Full Description
"I cried when I heard Talila sing," says French director Jean-Claude Baumerder, "because I didn't know I had a Jewish soul." He uses Talila's voice to illuminate the place of Yiddish in Jewish culture today. The film includes interviews with Jewish writers, performance artists, even scientists who are reconnecting with their Yiddish roots. From France, where the oldest Yiddish texts were discovered in Alsace, the film travels to Tel Aviv and Jerusalem. We learn how each community developed its own dialect, "yiddishizing" the world around it. In Paris, Jews invented a new name for the metro station Barbès-Rochechouart, the central stop in a neighborhood of Jewish immigrants. They called it "Barbès-Rosh Hashana." The film explores how the dying language is felt by the next generation, discovering how it still permeates our speech and thought.
Filmmaker Bio(s)
My father speaks Yiddish. I don't. I wanted to unravel what I felt when I first heard the Yiddish singer Talila. She awoke something that was buried deep inside of me: a living culture, that of central Europe's Jews, and many questions.
Where is the Yiddish language today? What is its meaning? What will be its future?
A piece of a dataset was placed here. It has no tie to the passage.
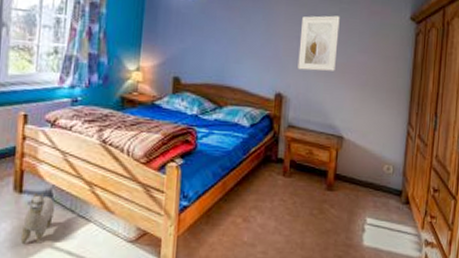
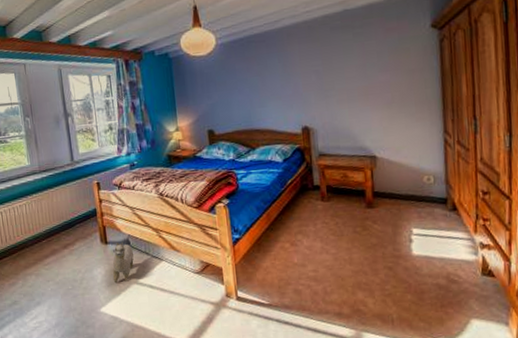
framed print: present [297,15,340,71] -> none [316,42,358,101]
I cried when I heard Talila because I didn't know that in the deepest part of my being I have a Jewish soul. I wanted to understand the intensity of my own emotions and the mechanism behind the transmission of that emotion on a broader scale. I wanted to illuminate the contours of a heritage that has outlasted religion and other systems of belief.
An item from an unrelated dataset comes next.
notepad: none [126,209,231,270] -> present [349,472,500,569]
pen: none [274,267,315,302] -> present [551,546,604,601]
I went to meet the players in a renewal, those who are coming to terms with the importance of the Yiddish language. Artists, scientists, writers and simple survivors of the shoah who were to shed light on my quest. Some are optimistic, others nostalgic. All are passionate.
Yiddish is still here. Of course it has suffered a number of setbacks, but it is not dead. Even today, the preservation of this language can be considered an act of resistance against those who tried to eliminate it.